**Testo da esaminare**

* * * *

Ho rappresentato e difeso dinanzi al TAR Palermo, insieme al collega Massimo Cavaleri, un ex amministratore pubblico in un giudizio avverso un diniego di accesso ad atti amministrativi afferenti ad un procedimento di presunta responsabilità erariale.
Nello specifico, l’Amministrazione aveva espresso un diniego sulla domanda di accesso, in ragione di profili di tutela della riservatezza di co-indagati in sede penale e contabile.
In accoglimento del ricorso, il Tar Palermo, con sentenza n. 278 del 29.01.2026, ha affermato interessanti principi:
“- sussiste un’esigenza di conoscenza degli atti richiesti dal ricorrente, al fine di esercitare il proprio diritto di difesa, garantito sia a livello costituzionale che eurounitario;
- nel bilanciamento degli interessi in gioco, risulta recessivo ogni profilo di riservatezza dei co-indagati (peraltro nessuno dei quali costituiti nel presente giudizio), anche in ragione dello stato di avanzamento sia del procedimento penale (nell’ambito del quale è stato già notificato l’avviso di conclusione delle indagini preliminari, ex art. 415 bis c.p.p., con piena discovery delle attività compiute) che di quello contabile (nell’ambito del quale è già avvenuta la contestazione degli addebiti);
- sul punto, “Le prerogative difensive, indefettibilmente garantite in sede giurisdizionale o procedimentale dai principi costituzionali (artt. 24,97,111 e 113 Cost.) nonché dalle disposizioni della CEDU (art. 6) e dalla CDFUE (artt. 41 e 47) devono indefettibilmente essere garantite. Di talché, allorquando la conoscenza degli atti sia necessaria all'esercizio di dette prerogative (che altrimenti non potrebbero esplicarsi in tutto o in parte), l'interesse alla riservatezza ovvero le ragioni di segretezza, o ancora gli altri, diversi, interessi sottesi ai casi di limitazione o esclusione del diritto di accesso, recede, determinando la riespansione della regola generale costituita dall'ostensibilità degli atti. Un tale impianto normativo, in cui la tutela del diritto di difesa costituisce baluardo insuperabile, tale da giustificare l'esercizio del diritto di accesso anche in situazioni in cui "ordinariamente" la legge lo esclude, è del resto conforme ai principi generali, anche di valenza sovranazionale, volti a garantire l'equo contemperamento tra: a) le esigenze di conoscenza e di N. 00776/2025 REG.RIC. trasparenza (artt. 15 del T.F.U.E. e 42 della Carta UE), b) le esigenze di segretezza a protezione dell'esercizio di determinate attività volte a garantire la sicurezza e l'ordine pubblico ovvero la protezione dei dati personali; c) il diritto di difesa” (TAR Napoli Campania, n. 697/2022);
- conseguentemente, xxx, con salvezza delle proprie determinazioni sulla necessità o meno di procedere all’oscuramento di parti dei documenti a tutela degli interessi sensibili dei soggetti coinvolti nella vicenda, dovrà garantire al ricorrente l’accesso agli atti, in senso conforme alla sua richiesta, nel termine di 30 gg. dalla comunicazione in via amministrativa del presente provvedimento ovvero dalla sua notifica su istanza di parte, se anteriore”.

* * * *

**Dati disponibili**
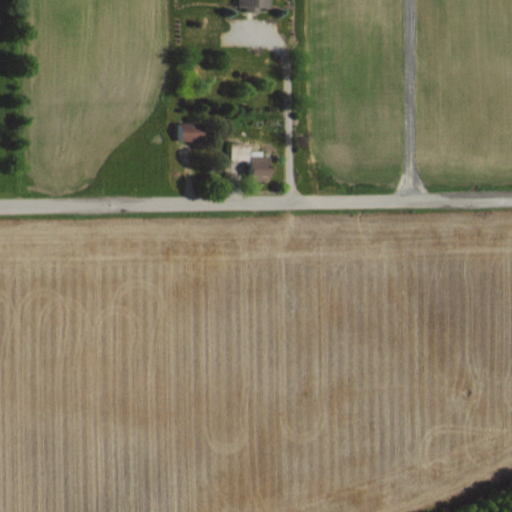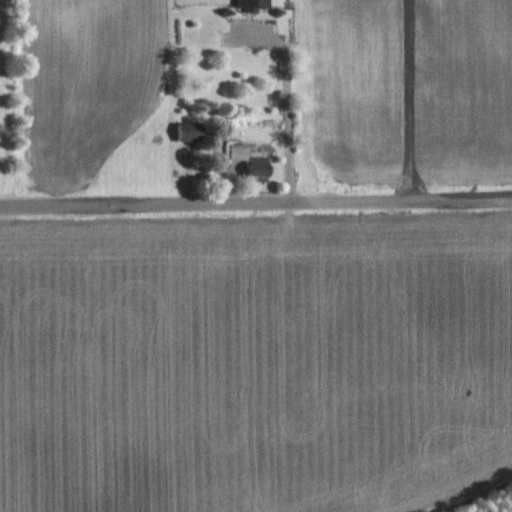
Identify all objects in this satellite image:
building: (253, 4)
road: (284, 101)
building: (190, 130)
building: (251, 159)
road: (256, 202)
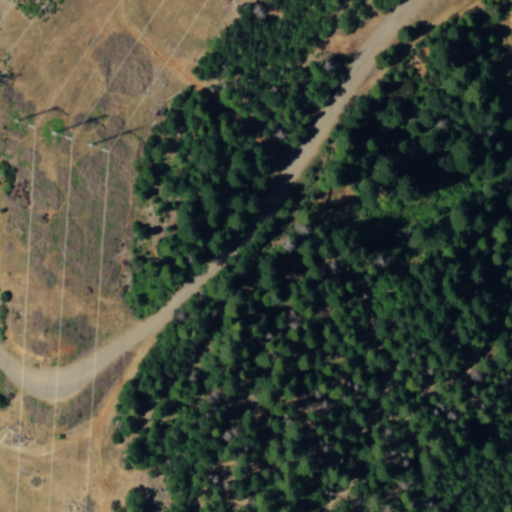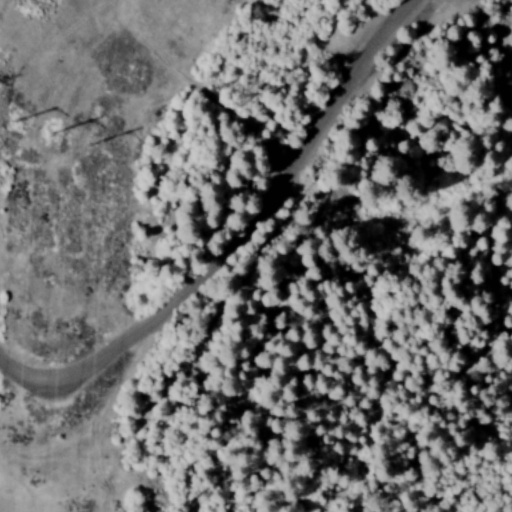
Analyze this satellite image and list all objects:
power tower: (59, 130)
road: (241, 243)
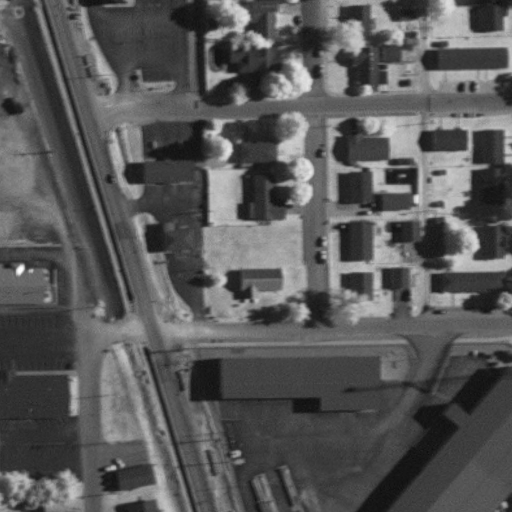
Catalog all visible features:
building: (469, 0)
building: (402, 11)
road: (147, 15)
building: (255, 15)
building: (486, 15)
building: (355, 17)
building: (386, 50)
road: (116, 54)
road: (192, 55)
road: (310, 55)
building: (467, 55)
road: (155, 56)
building: (250, 56)
building: (363, 63)
road: (299, 110)
building: (444, 136)
building: (488, 143)
building: (362, 145)
building: (252, 148)
road: (423, 164)
building: (161, 168)
building: (355, 183)
building: (488, 183)
building: (261, 195)
building: (390, 198)
road: (116, 213)
road: (314, 221)
road: (197, 222)
building: (405, 228)
building: (171, 236)
building: (355, 238)
building: (489, 239)
road: (11, 260)
building: (395, 274)
building: (253, 278)
building: (467, 278)
building: (20, 280)
building: (19, 282)
building: (356, 283)
road: (95, 326)
road: (332, 331)
road: (125, 335)
road: (270, 342)
road: (39, 352)
road: (88, 352)
building: (295, 374)
building: (295, 374)
building: (29, 391)
road: (100, 423)
road: (400, 424)
road: (327, 432)
building: (461, 454)
road: (17, 455)
building: (468, 460)
road: (193, 470)
building: (130, 473)
building: (27, 501)
building: (46, 504)
building: (137, 504)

* * * *

**Cosa fare 1**
Nel testo sulla sentenza del TAR Palermo, qual è il numero della sentenza e in che data è stata emessa?
**Cosa fare 2**
Trascrivi dal testo sulla sentenza del TAR Palermo il brano che comincia con "Ho rappresentato e" e termina con "penale e contabile.".

**Risultato 1**
È la sentenza n. 278 del 29.01.2026.

**Risultato 2**
Ho rappresentato e difeso dinanzi al TAR Palermo, insieme al collega Massimo Cavaleri, un ex amministratore pubblico in un giudizio avverso un diniego di accesso ad atti amministrativi afferenti ad un procedimento di presunta responsabilità erariale.
Nello specifico, l’Amministrazione aveva espresso un diniego sulla domanda di accesso, in ragione di profili di tutela della riservatezza di co-indagati in sede penale e contabile.